Our main conclusion was that, with a human staff member available to thoroughly check the translated script and recording, and adjust where necessary, it could be possible to create good quality podcasts in a wide range of languages, bringing UN audio content to parts of the world we rarely reach.

Pros, cons and bad actors

This experiment was just one part of a much wider conversation taking place within the UN around the opportunities, challenges and ethical considerations of using AI tools (both internally and in the wider world).

In anticipation of this debate, the UN created the Office of Digital and Emerging Technologies (ODET), headed up by Special Envoy Amandeep Singh Gill. Mr. Gill told me that AI has become extremely popular because it is making people’s lives easier, helping them to connect and to access knowledge. Audio tools have specific advantages: “when political leaders give an interview or deliver a speech, people can listen directly in another language. This is a huge benefit.”

However, the misuse of AI to mislead and misinform is one of his main concerns. Bad actors, he says, “use AI to erode public trust in our institutions, whether political or international. You can spread confusion and rumours among people and encourage unrest and violence.
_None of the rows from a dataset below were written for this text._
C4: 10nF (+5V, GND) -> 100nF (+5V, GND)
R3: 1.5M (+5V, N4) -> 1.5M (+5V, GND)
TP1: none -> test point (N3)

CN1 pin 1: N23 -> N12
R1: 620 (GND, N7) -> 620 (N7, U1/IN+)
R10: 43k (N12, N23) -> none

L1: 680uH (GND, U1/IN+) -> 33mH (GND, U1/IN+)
So, it’s essential that whatever is used to alter voices should be in the hands of responsible actors and those we can trust.”

Crossing the line: Secret robot presenters

I first came across Wondercraft and the world of voice cloning thanks to James Cridland, a noted commentator on the evolution of audio broadcasting (and podcast Hall of Famer). I heard an audio file of him speaking French on his Podnews site. His voice, his intonation, but in French. And he doesn’t speak French.

Wondercraft made it happen, and it sounded incredibly good so I wanted to know what he thought about the use of cloned voices and AI-assisted translated audio. Like Amandeep Gill, he put the emphasis firmly on trust.

“I use a cloned voice in a show that I do because I want a different announcer each week. But that’s just an announcer, not a host, and I think a line is crossed when you have an AI voice hosting a show and you’re not making that clear to the audience. AI tools can help with things like researching guests or taking a first pass at questions, and lots of successful podcasts are using AI in that way. But if we are going to use AI as a presenter, then we need to be very clear about it. It needs to be disclosed to make sure the audience is happy with that.”

AI, like any technology with the potential to make life easier or more convenient, will play an ever-greater role in our personal and work lives, and is working in the background to power more and more of the online tools helping content producers (including those at UN News) to streamline some of their more mundane tasks. As AI guidelines are developed, and the technology is improved, it appears likely that AI, with a “human in the machine” will help the UN to widen its audio audience. Exactly how it does that, however, remains an open question.